__Exercise inputs__

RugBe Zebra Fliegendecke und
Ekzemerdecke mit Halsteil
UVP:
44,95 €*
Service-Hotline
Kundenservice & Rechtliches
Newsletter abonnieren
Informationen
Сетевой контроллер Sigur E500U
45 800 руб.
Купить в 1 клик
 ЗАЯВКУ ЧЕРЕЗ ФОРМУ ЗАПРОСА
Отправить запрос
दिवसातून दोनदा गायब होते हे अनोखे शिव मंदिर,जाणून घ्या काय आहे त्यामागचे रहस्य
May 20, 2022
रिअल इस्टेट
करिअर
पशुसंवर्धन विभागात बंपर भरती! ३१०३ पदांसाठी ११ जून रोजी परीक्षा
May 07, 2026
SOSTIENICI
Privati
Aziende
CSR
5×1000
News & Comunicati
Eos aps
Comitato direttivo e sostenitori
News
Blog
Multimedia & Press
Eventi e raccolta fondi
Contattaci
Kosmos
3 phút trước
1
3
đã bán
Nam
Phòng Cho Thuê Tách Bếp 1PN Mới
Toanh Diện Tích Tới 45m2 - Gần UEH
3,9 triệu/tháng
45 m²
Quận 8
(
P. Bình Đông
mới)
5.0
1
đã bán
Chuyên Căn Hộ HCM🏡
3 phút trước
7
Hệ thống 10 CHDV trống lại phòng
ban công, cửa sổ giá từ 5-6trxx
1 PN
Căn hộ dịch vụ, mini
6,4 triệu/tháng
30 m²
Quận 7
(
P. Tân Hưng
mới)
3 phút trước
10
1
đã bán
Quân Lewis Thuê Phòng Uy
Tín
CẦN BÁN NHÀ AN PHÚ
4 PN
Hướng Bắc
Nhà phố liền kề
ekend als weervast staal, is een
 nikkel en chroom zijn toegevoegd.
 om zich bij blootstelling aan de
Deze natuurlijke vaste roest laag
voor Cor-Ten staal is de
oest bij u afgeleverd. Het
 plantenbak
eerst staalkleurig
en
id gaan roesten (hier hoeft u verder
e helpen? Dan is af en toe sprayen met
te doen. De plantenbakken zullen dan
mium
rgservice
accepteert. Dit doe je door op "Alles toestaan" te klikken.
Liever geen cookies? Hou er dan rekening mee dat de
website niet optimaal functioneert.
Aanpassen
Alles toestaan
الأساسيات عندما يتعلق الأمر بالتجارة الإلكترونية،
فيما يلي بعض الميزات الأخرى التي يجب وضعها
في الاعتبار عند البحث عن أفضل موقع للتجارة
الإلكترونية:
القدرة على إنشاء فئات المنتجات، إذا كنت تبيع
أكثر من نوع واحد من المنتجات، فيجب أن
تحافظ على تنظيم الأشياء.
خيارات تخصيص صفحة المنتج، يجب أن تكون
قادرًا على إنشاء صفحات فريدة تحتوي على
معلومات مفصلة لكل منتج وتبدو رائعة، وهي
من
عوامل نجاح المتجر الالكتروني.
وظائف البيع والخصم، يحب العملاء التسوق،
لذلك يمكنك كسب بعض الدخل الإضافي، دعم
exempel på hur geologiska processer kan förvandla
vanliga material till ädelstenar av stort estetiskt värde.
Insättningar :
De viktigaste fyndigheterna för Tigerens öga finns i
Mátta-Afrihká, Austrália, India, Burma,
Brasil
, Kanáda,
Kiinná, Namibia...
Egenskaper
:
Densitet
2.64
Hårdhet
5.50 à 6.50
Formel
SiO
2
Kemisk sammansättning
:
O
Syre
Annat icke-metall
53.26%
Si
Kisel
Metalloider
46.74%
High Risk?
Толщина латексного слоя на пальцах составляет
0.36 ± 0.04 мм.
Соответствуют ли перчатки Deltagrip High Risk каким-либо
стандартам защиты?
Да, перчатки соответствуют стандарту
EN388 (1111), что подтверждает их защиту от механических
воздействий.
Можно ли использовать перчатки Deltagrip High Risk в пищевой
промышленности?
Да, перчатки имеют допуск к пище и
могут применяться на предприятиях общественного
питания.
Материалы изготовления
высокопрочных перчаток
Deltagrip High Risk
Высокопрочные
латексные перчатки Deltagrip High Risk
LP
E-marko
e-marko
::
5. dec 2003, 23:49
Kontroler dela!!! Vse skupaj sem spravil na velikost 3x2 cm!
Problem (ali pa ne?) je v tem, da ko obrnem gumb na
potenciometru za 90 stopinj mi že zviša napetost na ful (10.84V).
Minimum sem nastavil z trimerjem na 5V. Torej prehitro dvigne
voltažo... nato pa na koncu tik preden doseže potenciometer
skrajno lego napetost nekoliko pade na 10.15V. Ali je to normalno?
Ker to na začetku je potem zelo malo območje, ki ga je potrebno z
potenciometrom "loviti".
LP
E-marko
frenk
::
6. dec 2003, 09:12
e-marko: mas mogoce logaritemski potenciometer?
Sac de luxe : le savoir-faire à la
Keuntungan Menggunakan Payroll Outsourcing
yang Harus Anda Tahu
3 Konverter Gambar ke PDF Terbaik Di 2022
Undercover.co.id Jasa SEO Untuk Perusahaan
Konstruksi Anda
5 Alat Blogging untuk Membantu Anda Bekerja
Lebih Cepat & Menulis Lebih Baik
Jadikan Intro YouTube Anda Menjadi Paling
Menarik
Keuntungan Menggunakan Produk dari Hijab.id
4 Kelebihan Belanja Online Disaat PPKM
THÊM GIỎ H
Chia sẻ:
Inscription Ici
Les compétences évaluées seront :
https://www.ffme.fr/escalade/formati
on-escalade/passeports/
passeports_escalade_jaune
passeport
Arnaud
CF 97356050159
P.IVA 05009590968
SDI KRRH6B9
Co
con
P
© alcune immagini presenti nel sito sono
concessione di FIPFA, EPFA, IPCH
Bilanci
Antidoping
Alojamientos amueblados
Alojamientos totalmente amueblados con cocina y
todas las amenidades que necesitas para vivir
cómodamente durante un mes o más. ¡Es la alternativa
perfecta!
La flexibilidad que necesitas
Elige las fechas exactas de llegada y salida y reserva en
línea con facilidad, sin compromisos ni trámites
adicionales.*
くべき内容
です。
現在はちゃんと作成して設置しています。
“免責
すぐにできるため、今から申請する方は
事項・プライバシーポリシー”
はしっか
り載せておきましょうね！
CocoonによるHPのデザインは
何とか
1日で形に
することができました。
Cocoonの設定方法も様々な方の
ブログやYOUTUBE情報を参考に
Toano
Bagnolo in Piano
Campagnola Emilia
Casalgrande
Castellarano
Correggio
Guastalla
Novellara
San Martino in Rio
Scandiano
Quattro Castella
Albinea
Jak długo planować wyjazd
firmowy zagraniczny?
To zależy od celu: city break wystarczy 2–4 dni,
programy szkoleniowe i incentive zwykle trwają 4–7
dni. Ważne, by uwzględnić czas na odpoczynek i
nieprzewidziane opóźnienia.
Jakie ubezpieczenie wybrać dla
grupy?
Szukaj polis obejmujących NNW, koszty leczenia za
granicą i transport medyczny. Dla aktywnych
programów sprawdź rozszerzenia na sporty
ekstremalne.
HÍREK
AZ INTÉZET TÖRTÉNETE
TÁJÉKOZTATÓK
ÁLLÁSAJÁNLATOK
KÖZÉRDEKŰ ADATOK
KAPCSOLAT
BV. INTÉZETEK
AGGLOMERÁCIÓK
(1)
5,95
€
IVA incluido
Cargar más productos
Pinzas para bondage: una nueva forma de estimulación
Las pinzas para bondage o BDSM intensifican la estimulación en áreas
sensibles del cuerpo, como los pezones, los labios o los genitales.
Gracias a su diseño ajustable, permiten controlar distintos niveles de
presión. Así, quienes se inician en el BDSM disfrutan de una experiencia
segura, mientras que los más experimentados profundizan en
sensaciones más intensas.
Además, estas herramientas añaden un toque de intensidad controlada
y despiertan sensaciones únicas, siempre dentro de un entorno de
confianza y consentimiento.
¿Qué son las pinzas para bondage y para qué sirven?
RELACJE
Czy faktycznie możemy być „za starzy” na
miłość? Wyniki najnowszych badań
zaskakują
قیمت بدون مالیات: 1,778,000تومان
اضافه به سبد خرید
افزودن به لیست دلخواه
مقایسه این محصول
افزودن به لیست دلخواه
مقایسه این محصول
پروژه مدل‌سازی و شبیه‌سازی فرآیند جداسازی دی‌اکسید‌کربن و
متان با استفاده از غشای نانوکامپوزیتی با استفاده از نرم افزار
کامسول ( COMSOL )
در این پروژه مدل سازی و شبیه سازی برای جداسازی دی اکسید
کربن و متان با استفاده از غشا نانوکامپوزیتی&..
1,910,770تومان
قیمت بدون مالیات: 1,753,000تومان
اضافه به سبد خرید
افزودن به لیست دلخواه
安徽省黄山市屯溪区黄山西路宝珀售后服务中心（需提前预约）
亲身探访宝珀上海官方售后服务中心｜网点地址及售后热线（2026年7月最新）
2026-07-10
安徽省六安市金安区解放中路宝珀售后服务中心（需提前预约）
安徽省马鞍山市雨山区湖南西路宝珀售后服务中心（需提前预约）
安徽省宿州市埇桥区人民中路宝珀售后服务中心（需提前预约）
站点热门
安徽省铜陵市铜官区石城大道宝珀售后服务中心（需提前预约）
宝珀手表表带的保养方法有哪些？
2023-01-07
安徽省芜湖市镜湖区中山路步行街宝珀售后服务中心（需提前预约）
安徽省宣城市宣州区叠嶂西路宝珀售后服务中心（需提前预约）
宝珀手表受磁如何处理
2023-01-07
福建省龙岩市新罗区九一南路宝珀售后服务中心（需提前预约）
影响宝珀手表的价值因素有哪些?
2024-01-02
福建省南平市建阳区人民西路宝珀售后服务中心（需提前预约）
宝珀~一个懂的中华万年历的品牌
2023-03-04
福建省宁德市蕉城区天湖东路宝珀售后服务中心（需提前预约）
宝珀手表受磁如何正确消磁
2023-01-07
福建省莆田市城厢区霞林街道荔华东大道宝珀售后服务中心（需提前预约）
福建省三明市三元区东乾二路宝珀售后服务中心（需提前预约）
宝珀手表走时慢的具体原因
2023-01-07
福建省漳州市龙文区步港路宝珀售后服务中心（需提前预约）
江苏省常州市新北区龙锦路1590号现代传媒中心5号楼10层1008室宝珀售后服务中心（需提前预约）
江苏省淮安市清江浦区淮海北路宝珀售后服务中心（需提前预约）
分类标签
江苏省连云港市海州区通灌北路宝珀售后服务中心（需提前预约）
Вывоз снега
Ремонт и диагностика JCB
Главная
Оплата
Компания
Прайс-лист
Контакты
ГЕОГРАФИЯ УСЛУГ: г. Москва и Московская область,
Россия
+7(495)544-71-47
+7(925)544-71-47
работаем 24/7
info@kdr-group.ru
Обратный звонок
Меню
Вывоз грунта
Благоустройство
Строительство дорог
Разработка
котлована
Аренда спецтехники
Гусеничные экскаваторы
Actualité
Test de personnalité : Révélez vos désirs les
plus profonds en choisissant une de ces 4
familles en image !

__What needs to be done__
Transcribe the passage that opens with the first line of the rows and closes with the line containing "Liever geen cookies?", both ends included.

__Task answer__
RugBe Zebra Fliegendecke und
Ekzemerdecke mit Halsteil
UVP:
44,95 €*
Service-Hotline
Kundenservice & Rechtliches
Newsletter abonnieren
Informationen
Сетевой контроллер Sigur E500U
45 800 руб.
Купить в 1 клик
 ЗАЯВКУ ЧЕРЕЗ ФОРМУ ЗАПРОСА
Отправить запрос
दिवसातून दोनदा गायब होते हे अनोखे शिव मंदिर,जाणून घ्या काय आहे त्यामागचे रहस्य
May 20, 2022
रिअल इस्टेट
करिअर
पशुसंवर्धन विभागात बंपर भरती! ३१०३ पदांसाठी ११ जून रोजी परीक्षा
May 07, 2026
SOSTIENICI
Privati
Aziende
CSR
5×1000
News & Comunicati
Eos aps
Comitato direttivo e sostenitori
News
Blog
Multimedia & Press
Eventi e raccolta fondi
Contattaci
Kosmos
3 phút trước
1
3
đã bán
Nam
Phòng Cho Thuê Tách Bếp 1PN Mới
Toanh Diện Tích Tới 45m2 - Gần UEH
3,9 triệu/tháng
45 m²
Quận 8
(
P. Bình Đông
mới)
5.0
1
đã bán
Chuyên Căn Hộ HCM🏡
3 phút trước
7
Hệ thống 10 CHDV trống lại phòng
ban công, cửa sổ giá từ 5-6trxx
1 PN
Căn hộ dịch vụ, mini
6,4 triệu/tháng
30 m²
Quận 7
(
P. Tân Hưng
mới)
3 phút trước
10
1
đã bán
Quân Lewis Thuê Phòng Uy
Tín
CẦN BÁN NHÀ AN PHÚ
4 PN
Hướng Bắc
Nhà phố liền kề
ekend als weervast staal, is een
 nikkel en chroom zijn toegevoegd.
 om zich bij blootstelling aan de
Deze natuurlijke vaste roest laag
voor Cor-Ten staal is de
oest bij u afgeleverd. Het
 plantenbak
eerst staalkleurig
en
id gaan roesten (hier hoeft u verder
e helpen? Dan is af en toe sprayen met
te doen. De plantenbakken zullen dan
mium
rgservice
accepteert. Dit doe je door op "Alles toestaan" te klikken.
Liever geen cookies? Hou er dan rekening mee dat de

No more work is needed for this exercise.